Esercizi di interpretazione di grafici
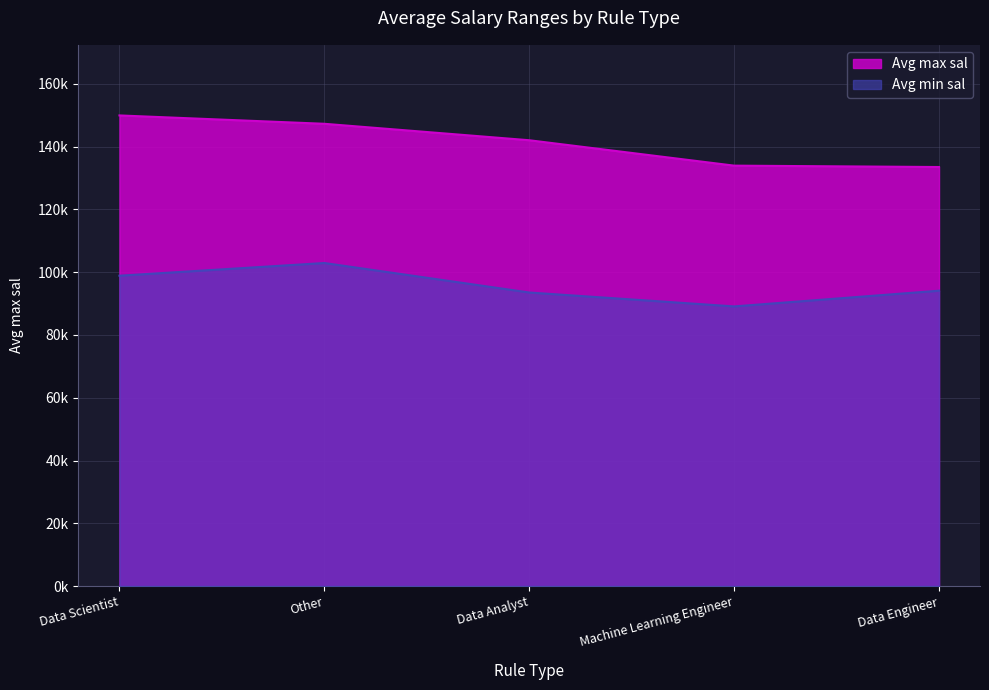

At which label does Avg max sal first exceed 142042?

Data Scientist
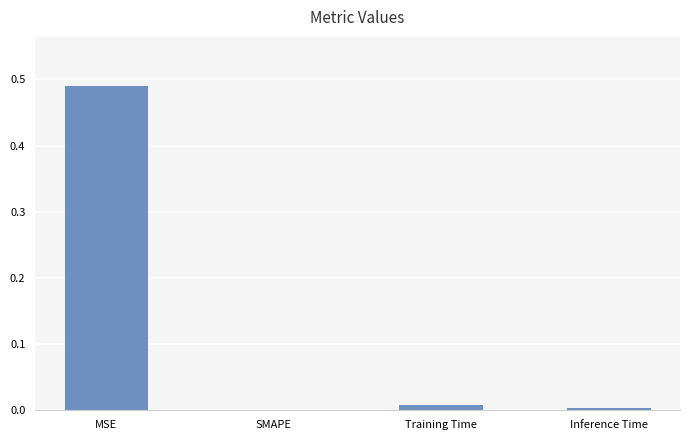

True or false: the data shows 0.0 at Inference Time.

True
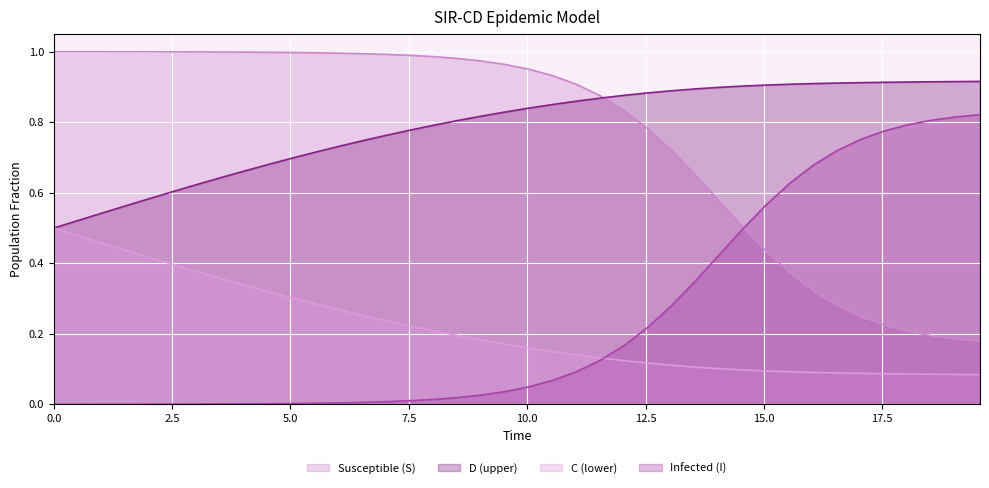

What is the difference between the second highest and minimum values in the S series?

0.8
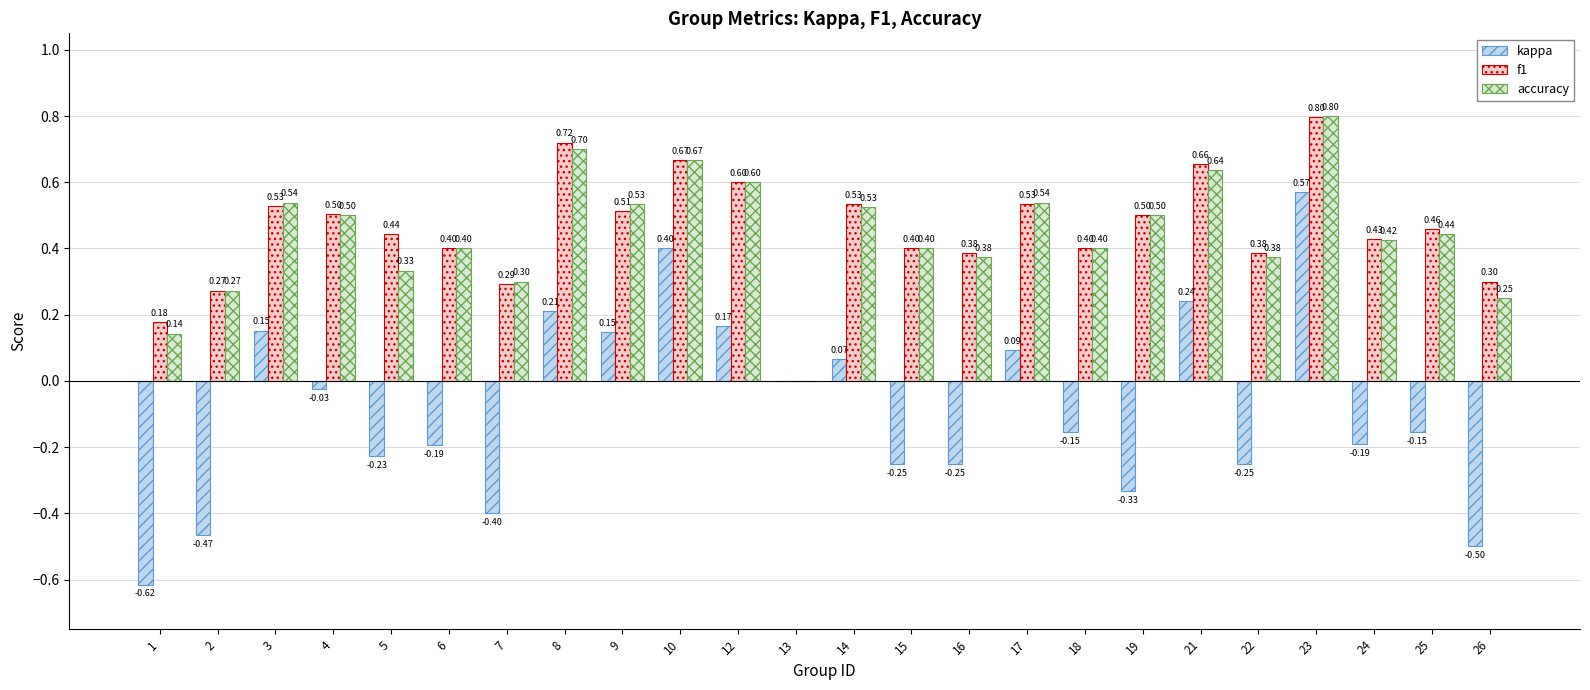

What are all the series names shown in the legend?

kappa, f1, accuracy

Il compito - Indica quante righe dei record contengono la parola "What". Scrivi soltanto il numero.

Risultato del compito - 2